I am now going to plot PC1 against PC2 to see if there are obvious clusters before performing k-means clustering.
There are few discernible groups using just PCs 1 and 2 alongside ggplot2’s geom_bin2d function to highlight clusters. I will use k-means clustering, an unsupervised ML technique used to group these points together minimising within-cluster variance and it is an incredibly efficient and explainable algorithm. The latter point is important when sharing findings with non-technical colleagues.
What this shows us is the loadings of each of the PCs, we can see that PC1 is largely influenced by multiple of the metrics and PC2, the rest. As we expect, in cases where there is high pure_net_claims_ratio there will also be a high pure_gross_claims_ratio which matches our earlier charts. These two PC loadings agree with what we saw in the correlation matrix where there are examples of strong positive multicolinearity but no strong negative multicolinearity or indeed just colinearity.
K-means clustering is an iterative process that assigns each data point to a group (randomly at first) and are incrementally clustered based on similarities to other points. Firstly, K ‘centroids’ are positioned randomly and the data points are assigned to closest centroid (based on euclidean distance traditionally). The centroids are then repositioned based on the average position of it’s constituents and the process goes again. This process stops when the clusters do not change further.
This chart above shows us how the groups form with different values of K, due to the shape of the population (part due to cleaning outliers and using median values instead of investigating temporally) the groups begin difficult to disentangle when K > 5 when only looking at PCs 1 and 2.

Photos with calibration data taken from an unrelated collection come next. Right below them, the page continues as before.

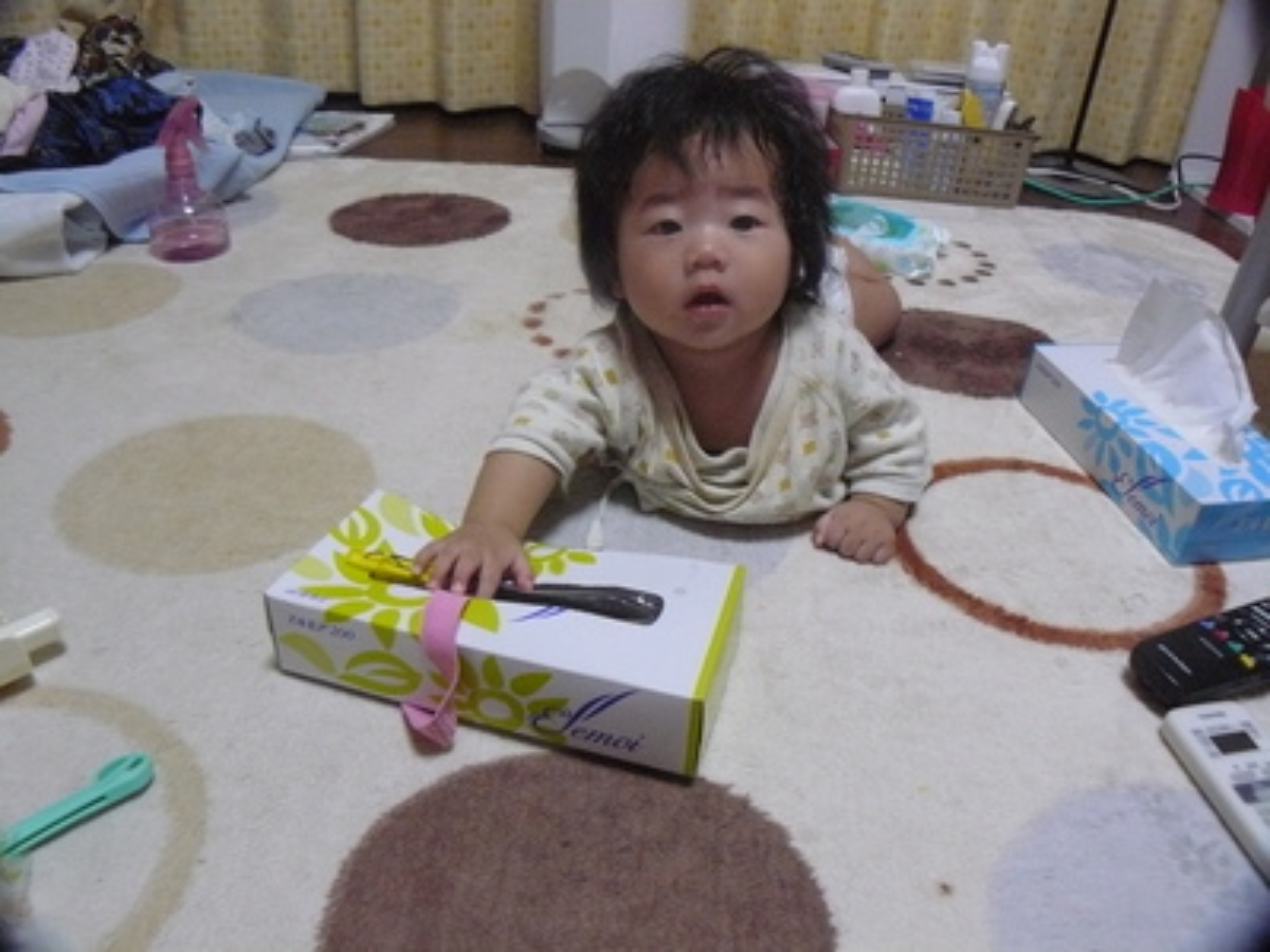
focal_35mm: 36
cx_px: 635
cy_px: 476
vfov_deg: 39.7
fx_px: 1321
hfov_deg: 51.4
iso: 400
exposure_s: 1/30
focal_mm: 6
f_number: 2.8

There is no obvious optimal K value for grouping these columns. As WSS score reduces to a more acceptable level, there are so many groups that any inference is lost. In order for PCA to be successful in either inference or prediction the data will need a more effective clean to allow for the algorithms to be more successful. Due to my cleaning methods the dataset was reduced which diminishes the power of PCA. Nonetheless, we can provide this information to the supervisors to help inform their choice.
Once we can employ cloud technologies, this project will receive multiple advantages from integrating such tools. Utilising platforms such as Azure Data Factory, which is focused on hybrid data integration, will allow for reduced siloing of data, more effective data ingestion, smarter data pipelines and a cost-effective approach to daily batch processing.

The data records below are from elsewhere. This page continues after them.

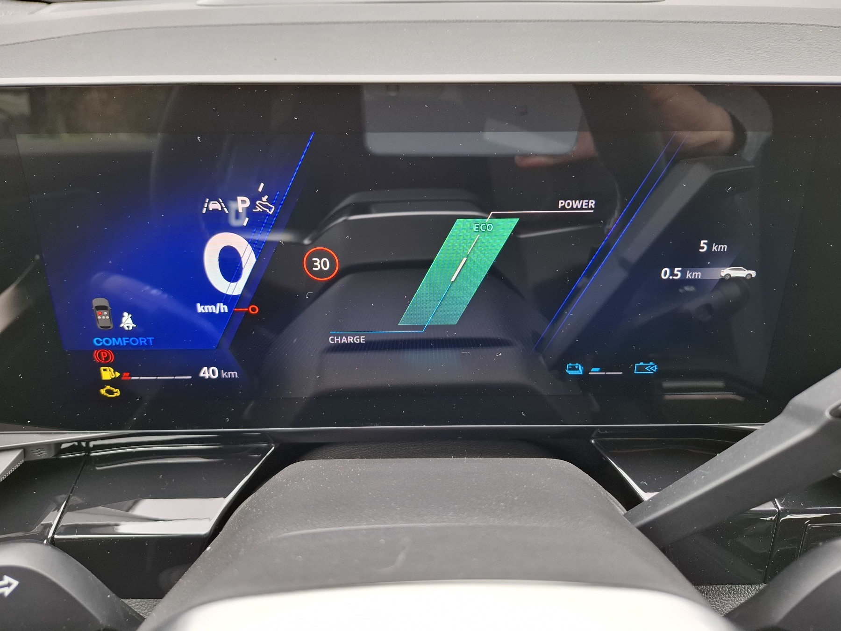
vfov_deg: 58.9
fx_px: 559
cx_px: 420
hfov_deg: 73.9
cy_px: 316
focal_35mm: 23
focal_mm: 5.54
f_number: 1.8
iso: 100
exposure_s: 1/100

By having a central environment where one can see all databases, like Azure Data Explorer, we reduce the issues of siloing. This enables parties to be more aware of all data the Bank collects, even if access isn’t immediately available due to security reasons. This will improve collaboration across directorships as teams find overlaps in certain workflows and will reduce duplication of data collection. This is important for my report as firstly, it grants a wider readership and benefits more parties. Secondly, it stops duplication from other colleagues due to its visibility and lastly can be considered a golden source as there is no secondary data source coming in and so can promote collaboration across the Bank.

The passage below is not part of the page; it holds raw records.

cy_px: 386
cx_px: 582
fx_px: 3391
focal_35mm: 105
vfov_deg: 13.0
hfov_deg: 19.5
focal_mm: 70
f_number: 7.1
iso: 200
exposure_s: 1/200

Azure Data Factory will also allow stronger data quality assurance processes as data ingestion will go through this system and outliers or misreported data are more likely to be flagged meaning that my published report can be trusted.
For daily batch processing, the data is ingested and checked by Azure Data Factory. This is then loaded using custom ELT pipelines into the report hosted on a cloud platform that is scheduled to update every morning. We can then monitor this process and identify any issues that we may need to resolve. Overall, hosting the report on a cloud server reduces the requirement for manual processes from myself or other colleagues allowing us to focus on new projects and targets thus increasing productivity. As we have outsourced ingestion and server services, we can save costs and have increased confidence that the servers and databases will be consistently available without outages or issues that arise from internal key-person risks.